Wang também destacou a recém-lançada Estratégia de Segurança Nacional do governo, que mais uma vez identifica a China como o “principal concorrente estratégico” dos Estados Unidos. Disse que o documento sublinha a importância de manter abertos os canais de comunicação e de gerir a concorrência de forma estável.

De acordo com Wang, Washington mudou recentemente parte do seu foco para o Hemisfério Ocidental e expressou esperança de que o próximo ano traga uma fase “mais estável e mais equilibrada” nas relações EUA-China. Ele disse que a relação provavelmente sofrerá atritos periódicos, mas poderá entrar no que chamou de “nova normalidade”, enquanto organizações regionais como a ASEAN poderão ver maior prosperidade.

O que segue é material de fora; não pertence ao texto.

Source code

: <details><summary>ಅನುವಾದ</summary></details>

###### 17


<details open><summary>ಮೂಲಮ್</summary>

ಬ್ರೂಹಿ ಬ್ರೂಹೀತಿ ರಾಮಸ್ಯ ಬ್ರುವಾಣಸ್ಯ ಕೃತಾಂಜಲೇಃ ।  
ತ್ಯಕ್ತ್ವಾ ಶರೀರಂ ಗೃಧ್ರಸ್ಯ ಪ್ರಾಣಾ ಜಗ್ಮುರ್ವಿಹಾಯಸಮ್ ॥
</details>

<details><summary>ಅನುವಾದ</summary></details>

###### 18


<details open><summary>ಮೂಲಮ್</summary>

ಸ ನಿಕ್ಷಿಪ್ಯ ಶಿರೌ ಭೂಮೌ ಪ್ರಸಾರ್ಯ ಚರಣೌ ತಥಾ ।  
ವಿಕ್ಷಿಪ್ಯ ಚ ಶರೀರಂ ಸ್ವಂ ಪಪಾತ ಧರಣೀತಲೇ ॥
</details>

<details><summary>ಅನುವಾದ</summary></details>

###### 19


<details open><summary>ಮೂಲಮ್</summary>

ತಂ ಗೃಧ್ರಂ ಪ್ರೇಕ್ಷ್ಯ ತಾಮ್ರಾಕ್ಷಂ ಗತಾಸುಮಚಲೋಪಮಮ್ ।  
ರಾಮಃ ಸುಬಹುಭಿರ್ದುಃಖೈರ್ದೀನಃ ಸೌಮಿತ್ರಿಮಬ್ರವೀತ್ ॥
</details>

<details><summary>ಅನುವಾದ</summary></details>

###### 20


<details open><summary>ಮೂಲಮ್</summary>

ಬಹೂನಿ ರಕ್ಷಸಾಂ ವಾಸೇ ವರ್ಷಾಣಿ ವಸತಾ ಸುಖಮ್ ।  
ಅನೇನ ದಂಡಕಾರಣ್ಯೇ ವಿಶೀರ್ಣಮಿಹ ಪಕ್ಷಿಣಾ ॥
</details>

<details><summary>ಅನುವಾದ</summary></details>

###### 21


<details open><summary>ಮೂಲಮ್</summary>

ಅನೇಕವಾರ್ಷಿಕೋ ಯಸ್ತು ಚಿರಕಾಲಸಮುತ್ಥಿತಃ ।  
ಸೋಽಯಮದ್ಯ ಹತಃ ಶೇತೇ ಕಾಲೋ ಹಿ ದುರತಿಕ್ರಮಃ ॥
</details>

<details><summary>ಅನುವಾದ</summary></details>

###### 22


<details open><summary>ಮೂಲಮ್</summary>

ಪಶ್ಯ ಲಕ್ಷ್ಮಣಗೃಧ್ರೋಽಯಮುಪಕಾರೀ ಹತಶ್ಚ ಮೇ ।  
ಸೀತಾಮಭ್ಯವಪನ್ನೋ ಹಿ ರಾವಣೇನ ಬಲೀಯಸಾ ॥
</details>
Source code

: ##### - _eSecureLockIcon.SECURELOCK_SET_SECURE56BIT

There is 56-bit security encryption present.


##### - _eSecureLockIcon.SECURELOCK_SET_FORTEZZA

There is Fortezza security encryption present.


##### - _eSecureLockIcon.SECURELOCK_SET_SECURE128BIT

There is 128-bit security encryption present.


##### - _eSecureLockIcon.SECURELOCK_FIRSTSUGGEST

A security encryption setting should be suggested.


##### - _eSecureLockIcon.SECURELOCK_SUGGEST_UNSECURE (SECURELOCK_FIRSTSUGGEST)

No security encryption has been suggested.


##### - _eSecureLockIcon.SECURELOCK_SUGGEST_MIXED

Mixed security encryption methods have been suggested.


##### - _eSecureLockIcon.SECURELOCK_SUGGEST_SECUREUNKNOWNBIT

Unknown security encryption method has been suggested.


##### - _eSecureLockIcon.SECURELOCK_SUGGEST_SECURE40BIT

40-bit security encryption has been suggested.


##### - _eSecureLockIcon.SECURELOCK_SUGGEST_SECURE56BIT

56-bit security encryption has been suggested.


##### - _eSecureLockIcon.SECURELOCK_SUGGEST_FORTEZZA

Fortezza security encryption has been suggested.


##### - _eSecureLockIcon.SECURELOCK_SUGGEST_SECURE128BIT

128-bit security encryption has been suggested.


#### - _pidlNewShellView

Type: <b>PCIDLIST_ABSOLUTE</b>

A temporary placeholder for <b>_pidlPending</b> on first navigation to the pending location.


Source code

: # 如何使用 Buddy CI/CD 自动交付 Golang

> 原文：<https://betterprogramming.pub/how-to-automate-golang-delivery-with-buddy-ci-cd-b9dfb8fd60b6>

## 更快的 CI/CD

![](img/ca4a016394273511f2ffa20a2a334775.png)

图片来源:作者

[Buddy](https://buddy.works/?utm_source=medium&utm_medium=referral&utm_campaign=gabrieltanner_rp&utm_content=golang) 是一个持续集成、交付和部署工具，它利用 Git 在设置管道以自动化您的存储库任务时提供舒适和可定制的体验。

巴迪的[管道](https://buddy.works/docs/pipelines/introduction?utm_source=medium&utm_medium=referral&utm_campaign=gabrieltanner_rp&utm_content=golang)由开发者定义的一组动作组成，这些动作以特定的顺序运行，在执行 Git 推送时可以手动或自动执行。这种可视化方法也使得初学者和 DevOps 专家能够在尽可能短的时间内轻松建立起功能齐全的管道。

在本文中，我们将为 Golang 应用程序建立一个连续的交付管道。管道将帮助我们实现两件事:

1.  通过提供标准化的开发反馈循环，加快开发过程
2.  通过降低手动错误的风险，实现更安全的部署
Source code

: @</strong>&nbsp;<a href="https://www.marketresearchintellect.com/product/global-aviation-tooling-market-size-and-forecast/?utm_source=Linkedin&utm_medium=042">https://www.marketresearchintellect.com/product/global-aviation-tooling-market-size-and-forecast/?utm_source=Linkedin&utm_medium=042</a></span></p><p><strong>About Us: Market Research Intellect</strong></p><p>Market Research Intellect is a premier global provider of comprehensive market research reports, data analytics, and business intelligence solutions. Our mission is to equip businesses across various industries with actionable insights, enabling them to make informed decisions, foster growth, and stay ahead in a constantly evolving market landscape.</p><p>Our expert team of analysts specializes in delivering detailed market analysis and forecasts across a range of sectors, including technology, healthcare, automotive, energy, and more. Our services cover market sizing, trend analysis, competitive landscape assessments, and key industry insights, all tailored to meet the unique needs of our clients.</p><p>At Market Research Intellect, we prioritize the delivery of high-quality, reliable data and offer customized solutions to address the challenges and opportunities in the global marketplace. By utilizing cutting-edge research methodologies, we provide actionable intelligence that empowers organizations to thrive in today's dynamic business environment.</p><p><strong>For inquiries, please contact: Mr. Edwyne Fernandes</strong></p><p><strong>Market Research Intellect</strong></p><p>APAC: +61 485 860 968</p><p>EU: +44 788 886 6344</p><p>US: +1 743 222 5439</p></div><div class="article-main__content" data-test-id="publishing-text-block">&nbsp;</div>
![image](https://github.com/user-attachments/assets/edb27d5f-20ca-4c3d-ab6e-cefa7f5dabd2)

Em Taiwan, observou Wang, os partidos que favorecem o envolvimento com Pequim detêm agora uma maioria parlamentar. Ele observou que Pequim tem actualmente muito mais poder militar do que alguma vez necessitaria de utilizar, argumentando que, apesar das vendas de armas dos EUA a Taipei, a tendência geral mantém-se no sentido do diálogo pacífico.

Ambos os países procuram um novo equilíbrio de estabilidade estratégica e respeito mútuo, disse ele, acrescentando que a China não alargou o seu alcance militar ao Havai ou à Florida, ao contrário da forma como os navios dos EUA operam no Mar do Sul da China.

Alianças dos EUA e competição regional

Os EUA continuam a ser a força militar dominante no Pacífico, mantendo cerca de 375.000 efetivos sob o Comando Indo-Pacífico. O Japão comprometeu-se a duplicar os gastos com defesa até 2027, as Filipinas abriram quatro bases adicionais para acesso dos EUA e a Austrália acolhe implantações rotativas de bombardeiros ao abrigo do acordo AUKUS. Washington também manteve a parceria Quad com o Japão, a Índia e a Austrália e continua a conduzir patrulhas de liberdade de navegação em águas contestadas.

No entanto, continua a haver alguma fricção entre a administração Trump e alguns aliados tradicionais dos EUA, como o Japão e a Coreia do Sul, onde alguns responsáveis ​​continuam cautelosos relativamente à abordagem transacional de Trump às relações diplomáticas.

Ao mesmo tempo, Pequim expandiu a sua influência regional através do comércio. O comércio da China com a ASEAN excede agora o seu comércio com os EUA, e os projectos do Cinturão e Rota, embora mais lentos do que antes da pandemia, ainda lhe conferem alavancagem económica em todo o Sudeste Asiático e nas ilhas do Pacífico.

“A China já descartou a boa vontade antes através do seu comportamento mais agressivo”, disse York. “Mas no ano passado, eu diria que as coisas correram muito bem para eles.”

Península Coreana e Perspectivas Futuras

A Península Coreana voltou a chamar a atenção depois que a Coreia do Norte retomou os lançamentos de mísseis e as escaramuças fronteiriças. Wang apelou a um novo quadro quadripartido, incluindo a China, os EUA e ambas as Coreias, para prosseguir a “reunificação pacífica”, argumentando que a cooperação poderia estabilizar a região em geral.

A Estratégia de Segurança Nacional para 2025 descreve a visão de Trump de “estabilidade estratégica através da força”, comprometendo-se a dissuadir a China e ao mesmo tempo manter “guarda-corpos” para evitar conflitos. Reafirma os compromissos da aliança dos EUA, mas define o envolvimento em termos recíprocos e transacionais, em vez de garantias de segurança ilimitadas.

Por enquanto, Washington e Pequim parecem estar a testar os limites daquilo que Wang descreveu como um “novo normal”. O próximo ano determinará se esse equilíbrio se manterá no meio das eleições de 2026 em Taiwan e da renovada fricção económica.

“Ambos os lados procuram estabelecer um novo equilíbrio”, disse Wang.